Over time the neighbors came to respect and admire Stoecklein’s work. When Stoecklein asked Brett Zollinger (whose family has owned a nearby ranch for nearly 100 years), and others in the valley to be in commercial shoots or to photograph cattle brandings, they agreed.

“He published a book, Idaho Cowboy, and I just seen it and thought that was pretty awesome,” Zollinger says. “I do what I do. But do I do it good enough to make people want to take note of it? That to me is a real honor.”

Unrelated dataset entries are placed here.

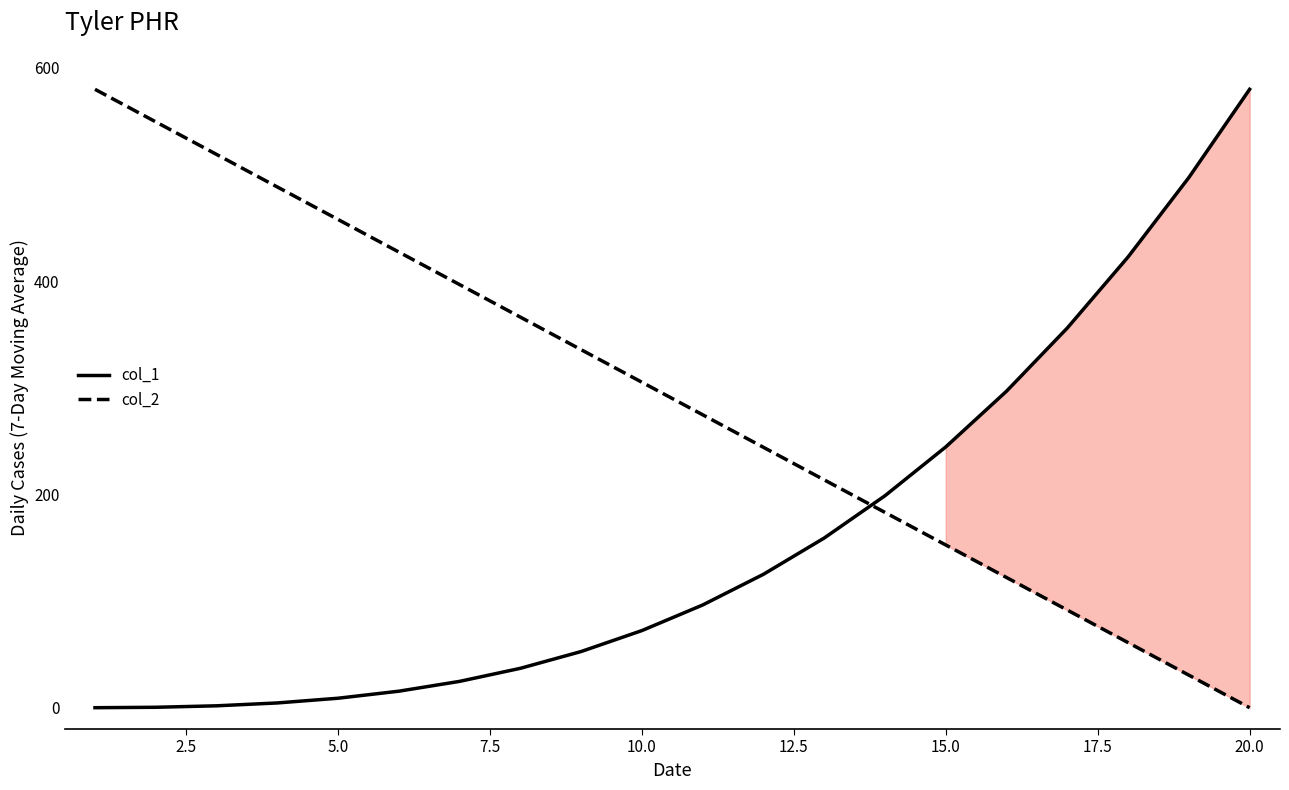

List the series in order of their overall mean, lowest first.

col_1, col_2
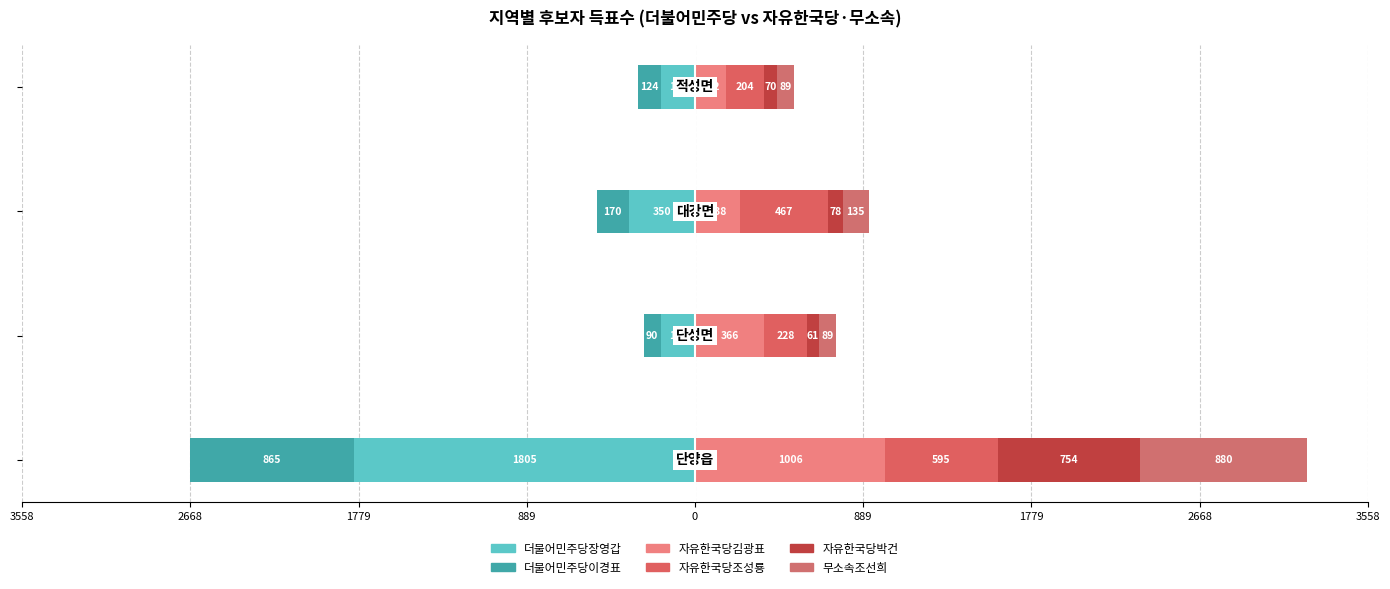

Is it true that 자유한국당김광표 equals 238 at 1779?

True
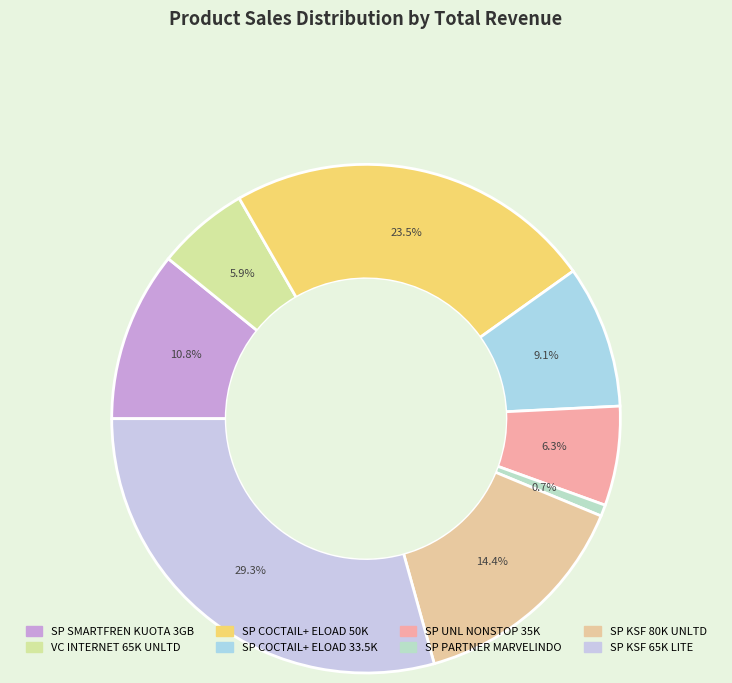

How many slices are in this pie chart?

8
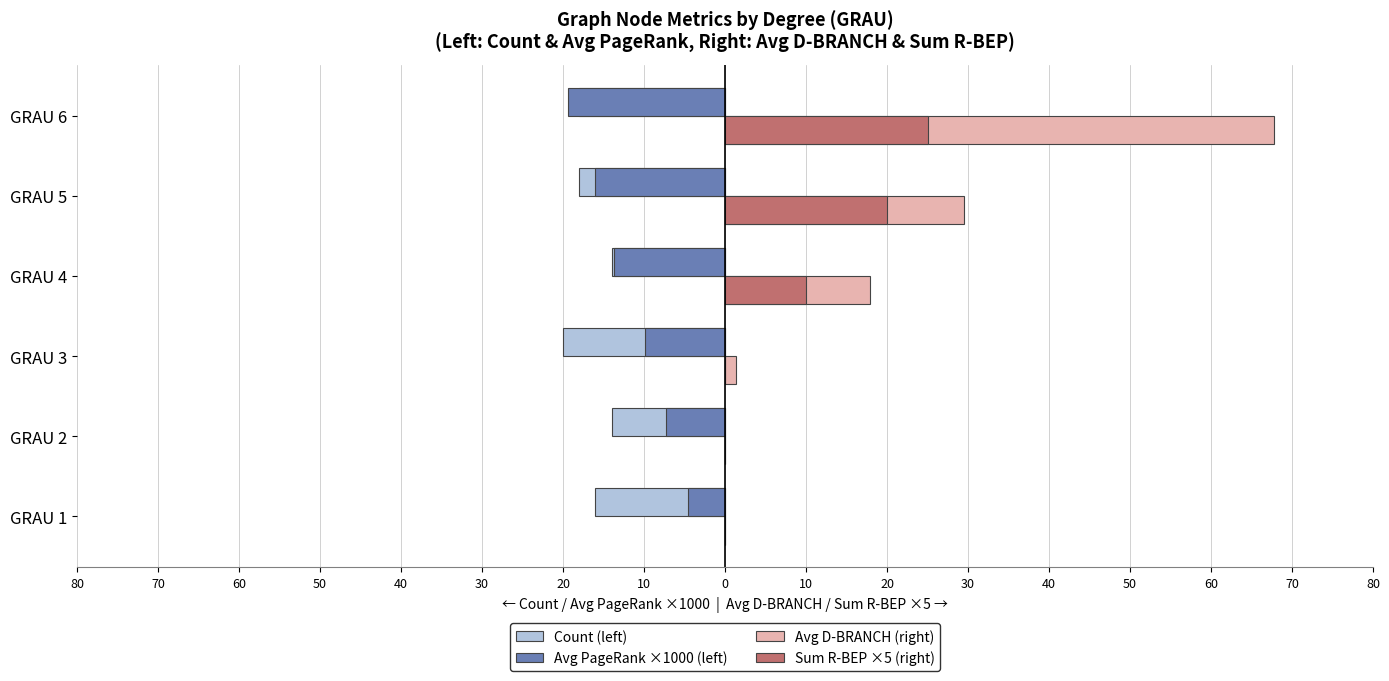

What is the value of the Avg D-BRANCH (right) bar at the 4th from the left?

17.9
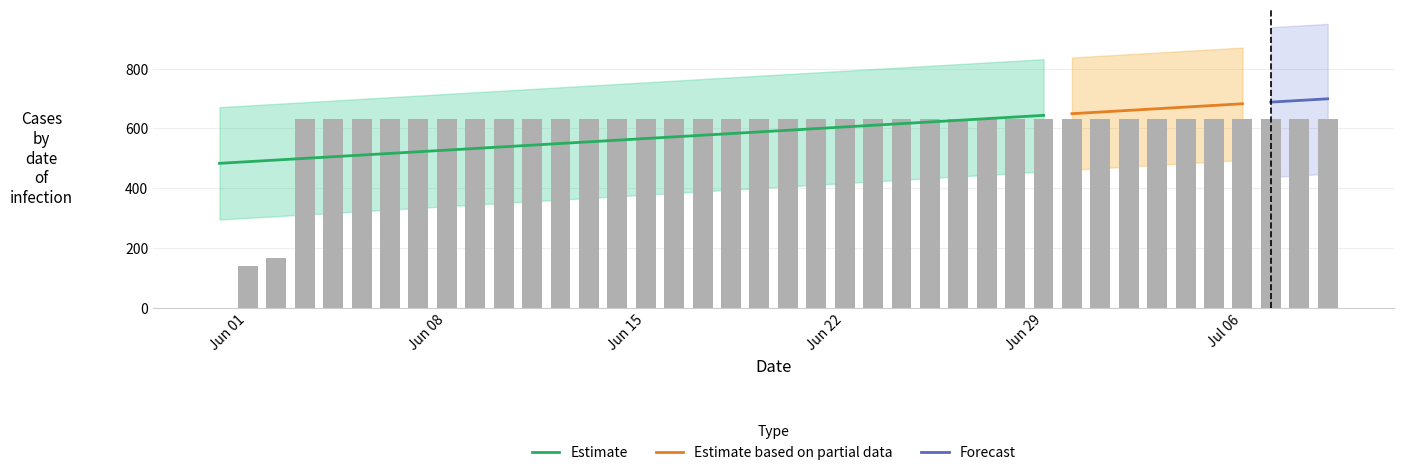

What is the difference between the maximum and second lowest values?

492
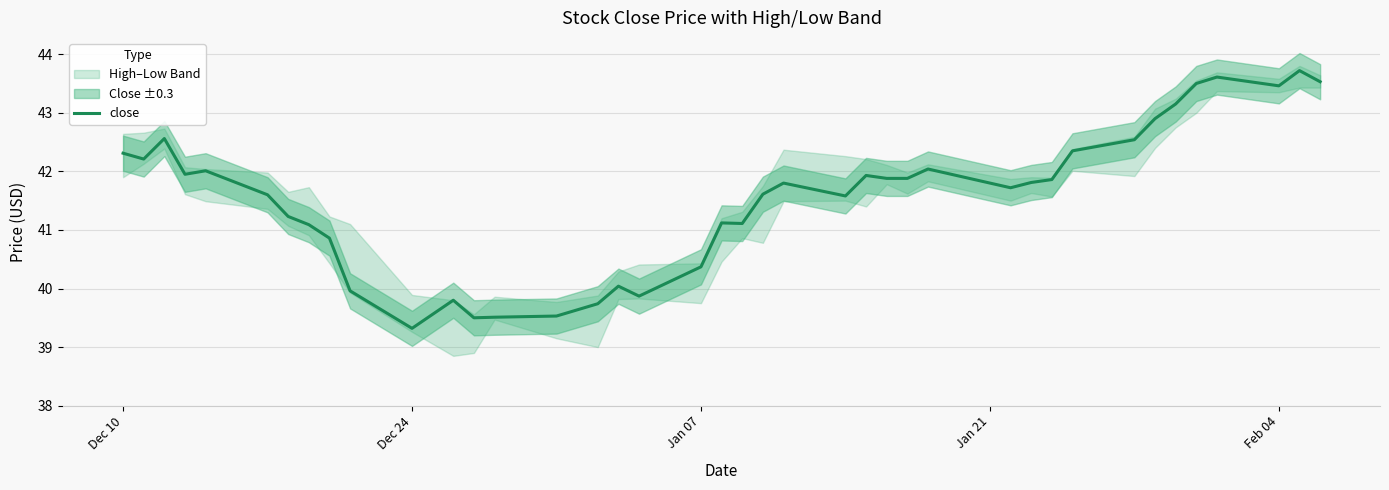

What is the value of the 23rd point from the left?

41.8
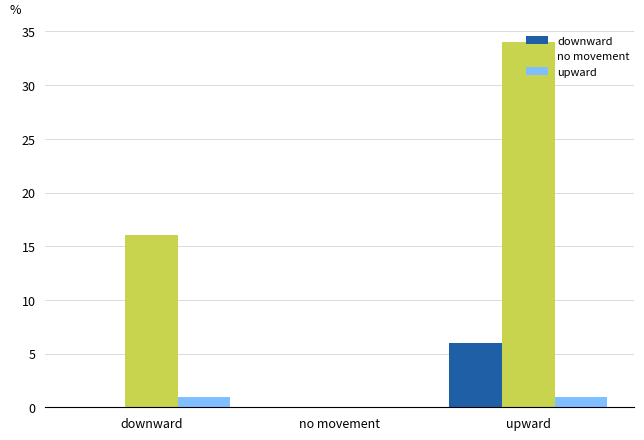

Which series has the largest total across all categories?

no movement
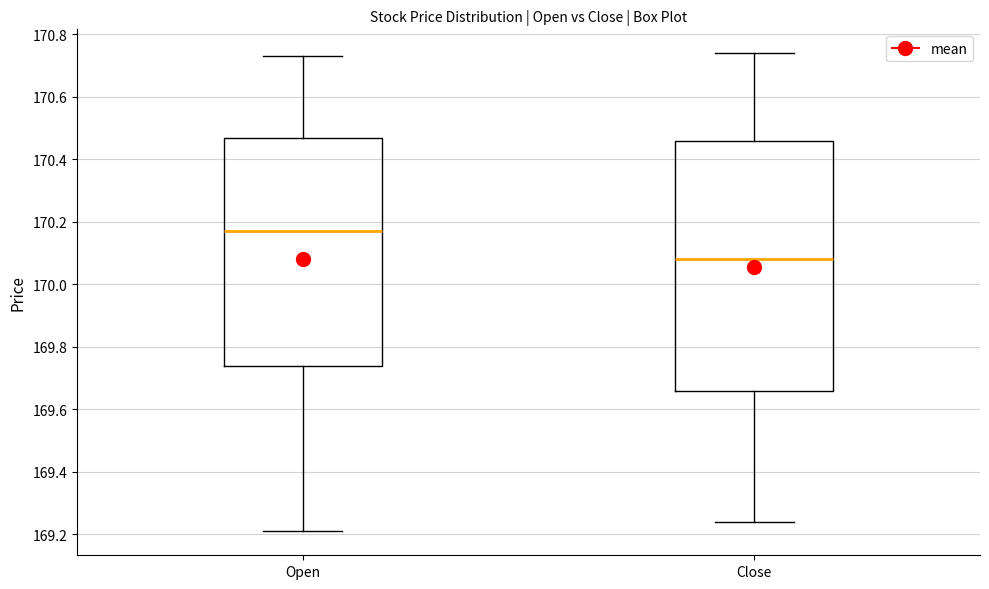

Reading left to right, read every box against the y-axis: the position of its median line, the range the box covers, and the ends of its whiskers. The values are not printed on the chart, so give them approximately, as read against the axis.

Open: median 170.18, box 169.74 to 170.48, whiskers 169.22 to 170.74
Close: median 170.08, box 169.66 to 170.46, whiskers 169.24 to 170.74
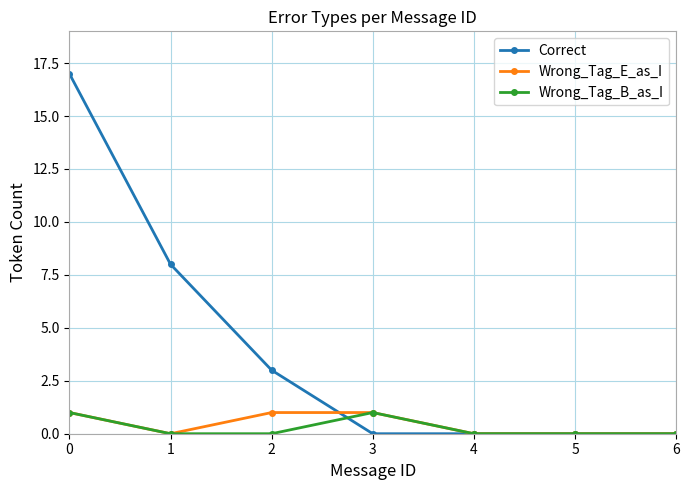

Reading right to left, list all the values displayed in this chart.

Correct: 0	0	0	0	3	8	17
Wrong_Tag_E_as_I: 0	0	0	1	1	0	1
Wrong_Tag_B_as_I: 0	0	0	1	0	0	1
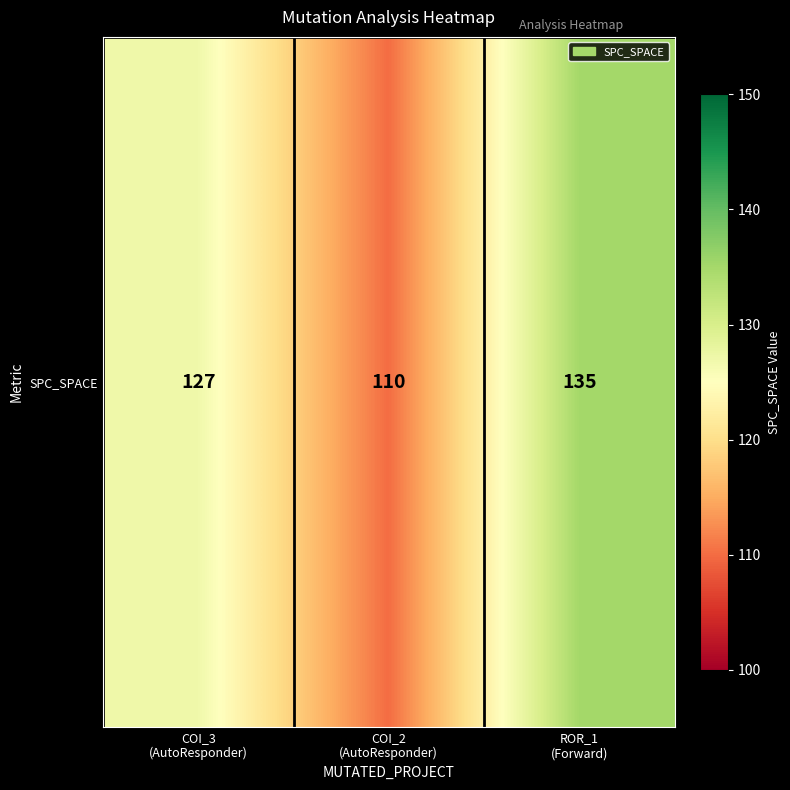

List the labels in order of value, smallest first.

COI_2
(AutoResponder), COI_3
(AutoResponder), ROR_1
(Forward)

After the final shoot of the February workshop — a mock branding under a golden morning sun, with horses galloping before the mountains — and after the photographers select their favorite photos for the workshop-ending slideshow, everyone gathers at the modest log cabin for a rib dinner. But before the feast begins, Mary Stoecklein calls the group to the “dragon” outside. The dragon is a metal fire barrel with brands cut into the sides and a chimney that extends more than 6 feet high, pushing the smoke well above the gathered crowd. Mary says it was David’s favorite way to wind down the night.

“We’d all gather around and tell stories,” she recalls. “He was very proud of it and he just loved it. We thought we’d get everybody out here for the first workshop of the year and give a toast to him.”

Everyone raises a glass. The silence holds for a long moment, the group enveloped by warmth, as much from the flaming dragon as from everyone packed close together. As quickly as it appears, the silence leaves. Amid building laughter and conversation, all file inside to eat and drink and reminisce.